Corley v. State

ON MOTION FOR REHEARING

MORRISON, Judge.

In our original opinion we did not discuss Appellant’s Bill of Exception No. 25.

The witness Baber testified for the appellant that he had sold the calves to Harris and that appellant had been present when the calves were unloaded. This was the extent of his direct examination. On cross-examination the state elicited from the witness the fact that he had had a prior arrangement with Harris to steal the calves from the Slaughter ranch where he worked and bring them to him. He was then asked if he had not, in answer to appellant’s question, told him where he had gotten the calves. He replied that he had not. He was then asked if he *513had not told Humphreys, Hollar and the special prosecutor that he had informed the appellant that the calves had come from the Slaughter ranch. This he denied. He was then asked if he had not told the same parties that the appellant had offered to bribe him to let him (the appellant) drive through the Slaughter ranch. This he denied. It should be noted here that the only possible implication from these last questions was that the appellant knew the calves were stolen and wanted to steal some more cattle himself. Surely the state had the right to prove this fact if they could from the witness Baber or from any other source consistent with the rules of evidence. But let us proceed to determine how they did prove it in this case.

The witness Humphreys was called in rebuttal and, over the appellant’s objection, permitted to testify that he and Hollar and the special prosecutor had talked to the witness Baber before the instant trial and that Baber had told them that he had informed the appellant that the calves had come from the Slaughter ranch and that appellant had offered him $50.00 to let him (the appellant) drive through the Slaughter ranch.

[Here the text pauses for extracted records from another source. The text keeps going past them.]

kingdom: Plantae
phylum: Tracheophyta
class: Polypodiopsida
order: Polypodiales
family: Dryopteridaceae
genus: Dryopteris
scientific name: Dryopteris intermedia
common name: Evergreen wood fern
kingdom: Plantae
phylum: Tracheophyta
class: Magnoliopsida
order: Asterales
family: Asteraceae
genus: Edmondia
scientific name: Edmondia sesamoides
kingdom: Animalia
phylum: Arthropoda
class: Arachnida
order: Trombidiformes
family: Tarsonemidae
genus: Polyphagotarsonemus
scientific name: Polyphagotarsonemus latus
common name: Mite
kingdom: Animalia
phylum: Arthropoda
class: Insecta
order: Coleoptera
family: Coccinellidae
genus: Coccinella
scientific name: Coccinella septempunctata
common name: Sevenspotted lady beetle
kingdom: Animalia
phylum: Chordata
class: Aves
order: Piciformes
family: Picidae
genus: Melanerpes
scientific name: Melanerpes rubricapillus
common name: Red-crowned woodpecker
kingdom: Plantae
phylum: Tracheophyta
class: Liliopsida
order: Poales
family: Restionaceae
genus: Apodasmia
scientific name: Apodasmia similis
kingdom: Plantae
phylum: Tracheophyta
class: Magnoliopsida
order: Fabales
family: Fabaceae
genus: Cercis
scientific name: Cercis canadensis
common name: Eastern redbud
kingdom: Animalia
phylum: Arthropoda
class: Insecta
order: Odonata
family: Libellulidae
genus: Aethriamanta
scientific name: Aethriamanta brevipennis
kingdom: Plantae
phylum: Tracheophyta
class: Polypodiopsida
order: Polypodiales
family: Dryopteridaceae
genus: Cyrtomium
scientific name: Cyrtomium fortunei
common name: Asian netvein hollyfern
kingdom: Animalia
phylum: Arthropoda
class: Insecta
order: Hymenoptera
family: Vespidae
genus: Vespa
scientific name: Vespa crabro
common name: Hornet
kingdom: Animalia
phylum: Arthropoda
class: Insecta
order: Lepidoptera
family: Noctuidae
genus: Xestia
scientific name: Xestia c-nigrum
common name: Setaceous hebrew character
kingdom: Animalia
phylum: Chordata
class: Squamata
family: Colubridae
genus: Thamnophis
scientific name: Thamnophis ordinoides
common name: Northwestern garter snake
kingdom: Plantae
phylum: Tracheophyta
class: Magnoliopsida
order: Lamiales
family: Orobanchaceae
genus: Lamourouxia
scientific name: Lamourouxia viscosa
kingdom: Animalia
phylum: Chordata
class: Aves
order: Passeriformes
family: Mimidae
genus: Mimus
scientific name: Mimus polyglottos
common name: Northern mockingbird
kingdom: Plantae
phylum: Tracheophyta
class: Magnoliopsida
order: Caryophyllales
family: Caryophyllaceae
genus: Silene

This manner of proof would appear to be in violation of the rule so concisely stated by Judge Lattimore in Austin v. State, 95 Texas Cr. Rep. 417, 254 S.W. 795, as follows, “ ... if the State seeks to draw out new matter from a defense witness on cross-examination, and fails to elicit the desired answer, it is error to allow the State to impeach such witness by proof of the desired facts by other witnesses, and thus get hearsay evidence before the jury.”

In Wells v. State, 43 Texas Cr. Rep. 451, 67 S.W. 1020, the witness Pafford testified that he had seen one Cummins in the absence of the accused and that Cummins had reported to him that the appellant had told him (Cummins) that he was going to commit the offense. Both the appellant and his witness Cummins denied that the statement had been made. In reversing the conviction, this court said, “If Cummins was placed on the stand to prove the statement as having been made by the appellant, and denied it, Cummins could not then be impeached by showing that he (Cummins) had told Pafford that defendant had made the statement.”

In Casey v. State, 49 Texas Cr. Rep. 174, 90 S.W. 1018, the appellant offered the witness Laura Casey, who was cross-examined about certain statements she was alleged to have made to others about matters not brought out on direct examination. *514Laura denied having made such statements. This court held that this was failure of proof and that it was error to permit other witnesses to testify that Laura had made the statements to them.

In Mitchell v. State, 84 Texas Cr. Rep. 36, 204 S.W. 767, this court, in considering this type of evidence, said, “It was not Mrs. Mitchell testifying, or any other witness testifying, to what defendant said, but it was Mrs. Kemper testifying to what Mrs. Mitchell said the defendant said, which was denied by Mrs. Mitchell.”

We quote from Lewis v. State, 108 Texas Cr. Rep. 258, 1 S.W. 2d 298:

“The bill shows that Ted Jones, a witness for appellant, had testified to material facts bearing on the issue of self-defense; that upon cross-examination of said witness by the state he was asked if he had not told Officer Timmons that appellant told him (Jones) that he (appellant) was going to kill him a negro by Christmas; that the witness Jones denied making such statement to Timmons; and that Timmons was then placed upon the stand by the state and testified that Jones made the statement to him. As shown by the bill, appellant was not present at the time Timmons had the conversation with Jones. Moreover, the bill shows that the matter had not been gone into by appellant. In our original opinion we discussed the matter complained of in this bill in the light of appellant’s objection that the testimony was improper, in that it was an effort on the part of the state to impeach the witness on an immaterial and collateral matter. We note now that the bill shows that appellant also objected to the testimony on the ground that it was hearsay. This objection was well taken. The testimony was hearsay, and was inadmissible even for the, purpose of impeaching the witness. See Mitchell v. State, 84 Texas Cr. R. 36, 204 S.W. 767. It is obvious that the facts elicited from the witness Timmons, under the guise of impeaching the witness Jones, were calculated to prejudice appellant.”

It cannot be said that this evidence was admissible, even though hearsay, in order to impeach Baber because the issue in the instant trial was not whether Baber or the officers were telling the truth but rather whether the appellant had acquired the calf involved in this prosecution feloniously.

*515The danger of permitting such evidence is apparent and calls for a reversal of this conviction. Accordingly, the motion for rehearing is granted; the judgment of affirmance is set aside; and the judgment is now reversed and the cause remanded.